Use #[inline(never)] temporarily during profiling investigations. Remove it afterward — the compiler's inlining decisions are generally correct for production code.

Code Examples

A Profiling-Instrumented Processor Binary

The entry point for profiling runs a realistic workload of sufficient duration for the sampler to collect meaningful data. Too short (< 1 second) and there are too few samples for a reliable flamegraph.

use std::collections::HashSet;
use std::hint::black_box;
use std::time::Instant;

fn build_test_data(n: usize) -> (Vec<u64>, Vec<(u32, u64)>) {
    let timestamps: Vec<u64> = (0..n as u64).rev().collect();
    let headers: Vec<(u32, u64)> = (0..n)
        .map(|i| ((i % 48) as u32, (i / 3) as u64))
        .collect();
    (timestamps, headers)
}

#[inline(never)] // Visible as its own frame in flamegraph
fn dedup_pass(headers: &[(u32, u64)]) -> Vec<usize> {
    let mut seen = HashSet::with_capacity(headers.len());
    headers.iter().enumerate()
        .filter_map(|(i, &(sat, seq))| {
            if seen.insert((sat, seq)) { Some(i) } else { None }
        })
        .collect()
}

#[inline(never)] // Visible as its own frame in flamegraph
fn sort_pass(indices: &mut Vec<usize>, timestamps: &[u64]) {
    indices.sort_unstable_by_key(|&i| timestamps[i]);
}

fn process_batch(timestamps: &[u64], headers: &[(u32, u64)]) -> usize {
    let mut indices = dedup_pass(headers);
    sort_pass(&mut indices, timestamps);
    indices.len()
}

fn main() {
    // Run enough iterations for perf to collect ~1000+ samples.
    // At 99 Hz sampling, we need ~10 seconds of CPU time.
    let (timestamps, headers) = build_test_data(10_000);
    let batches = 50_000;

    let start = Instant::now();
    let mut total = 0usize;
    for _ in 0..batches {
        total += black_box(process_batch(
            black_box(&timestamps),
            black_box(&headers),
        ));
    }
    let elapsed = start.elapsed();

    println!("processed {} batches, {} unique frames", batches, total);
    println!("throughput: {:.0} batches/sec", batches as f64 / elapsed.as_secs_f64());
    println!("wall time:  {:.2?}", elapsed);
}

The #[inline(never)] attributes on dedup_pass and sort_pass ensure they appear as distinct frames in the flamegraph. The black_box calls prevent dead-code elimination from interfering with the profiling workload. The loop runs long enough to collect statistically meaningful samples.

Key Takeaways

• Profile release builds with debug symbols (debug = true in [profile.release]). Profiling debug builds measures overhead that does not exist in production.

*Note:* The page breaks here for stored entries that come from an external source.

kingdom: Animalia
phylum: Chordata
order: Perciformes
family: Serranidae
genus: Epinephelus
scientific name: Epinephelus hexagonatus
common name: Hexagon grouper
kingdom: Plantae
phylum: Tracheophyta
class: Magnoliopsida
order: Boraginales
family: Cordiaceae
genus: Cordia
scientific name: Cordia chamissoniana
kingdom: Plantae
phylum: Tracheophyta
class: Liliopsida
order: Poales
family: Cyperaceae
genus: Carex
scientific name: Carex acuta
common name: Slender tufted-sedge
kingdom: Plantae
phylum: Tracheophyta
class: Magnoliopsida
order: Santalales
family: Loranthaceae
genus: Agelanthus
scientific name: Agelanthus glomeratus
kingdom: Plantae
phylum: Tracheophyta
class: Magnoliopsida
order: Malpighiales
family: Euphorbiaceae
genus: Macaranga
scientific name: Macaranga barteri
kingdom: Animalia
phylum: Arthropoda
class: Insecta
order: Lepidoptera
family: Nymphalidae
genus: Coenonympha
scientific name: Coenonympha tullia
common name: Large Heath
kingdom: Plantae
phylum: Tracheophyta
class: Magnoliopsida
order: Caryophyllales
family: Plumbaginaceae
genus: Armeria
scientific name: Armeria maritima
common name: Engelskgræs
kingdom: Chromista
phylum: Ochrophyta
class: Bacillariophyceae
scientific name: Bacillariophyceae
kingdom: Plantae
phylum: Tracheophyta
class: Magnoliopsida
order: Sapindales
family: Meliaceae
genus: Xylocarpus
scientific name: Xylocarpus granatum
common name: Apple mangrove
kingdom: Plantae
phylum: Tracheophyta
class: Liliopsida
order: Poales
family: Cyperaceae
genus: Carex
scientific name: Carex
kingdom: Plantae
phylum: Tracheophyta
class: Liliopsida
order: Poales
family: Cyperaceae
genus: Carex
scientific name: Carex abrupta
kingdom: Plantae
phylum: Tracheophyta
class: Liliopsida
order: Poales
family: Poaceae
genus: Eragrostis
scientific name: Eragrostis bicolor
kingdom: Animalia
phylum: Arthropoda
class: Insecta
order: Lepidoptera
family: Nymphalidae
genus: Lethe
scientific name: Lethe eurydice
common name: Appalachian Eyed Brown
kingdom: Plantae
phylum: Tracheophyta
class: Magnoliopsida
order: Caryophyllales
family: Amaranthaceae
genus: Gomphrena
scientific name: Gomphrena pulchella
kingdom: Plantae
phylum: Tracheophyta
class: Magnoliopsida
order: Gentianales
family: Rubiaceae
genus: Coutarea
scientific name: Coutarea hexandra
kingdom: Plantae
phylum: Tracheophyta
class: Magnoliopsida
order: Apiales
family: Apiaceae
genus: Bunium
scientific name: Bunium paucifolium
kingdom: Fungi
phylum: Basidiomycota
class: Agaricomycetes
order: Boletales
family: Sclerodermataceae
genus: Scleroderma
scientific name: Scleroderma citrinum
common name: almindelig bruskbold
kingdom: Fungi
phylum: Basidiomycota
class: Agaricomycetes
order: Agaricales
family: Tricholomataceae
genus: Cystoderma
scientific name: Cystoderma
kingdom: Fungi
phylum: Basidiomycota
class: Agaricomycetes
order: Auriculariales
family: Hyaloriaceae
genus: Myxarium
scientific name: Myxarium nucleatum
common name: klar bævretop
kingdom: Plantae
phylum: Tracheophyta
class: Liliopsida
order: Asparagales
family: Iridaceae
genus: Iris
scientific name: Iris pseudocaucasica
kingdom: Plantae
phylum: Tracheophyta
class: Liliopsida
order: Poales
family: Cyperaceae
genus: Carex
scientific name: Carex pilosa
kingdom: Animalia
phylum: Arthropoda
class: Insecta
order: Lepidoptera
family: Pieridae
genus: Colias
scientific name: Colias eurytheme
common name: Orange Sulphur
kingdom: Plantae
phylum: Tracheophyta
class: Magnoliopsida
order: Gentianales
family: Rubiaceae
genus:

• perf stat provides a hardware counter snapshot before you generate a flamegraph. High cache miss rate (> 5%) points to data layout issues; low IPC (< 1.5) suggests the processor is stalling on memory; high branch miss rate suggests unpredictable conditionals.

• In a flamegraph, width encodes time. Wide frames at the top are hot leaf functions — the actual bottleneck. Wide frames with narrow children indicate distributed overhead. Deep narrow towers indicate fast call chains, not hot spots.

• #[inline(never)] temporarily prevents a function from being inlined so it appears as a distinct frame in the profiler. Remove it after the investigation — inlining is correct for production code.

• A profiling session should last at least 5–10 seconds of CPU time for reliable sample counts at 99 Hz. Use a workload that resembles production access patterns at production input sizes.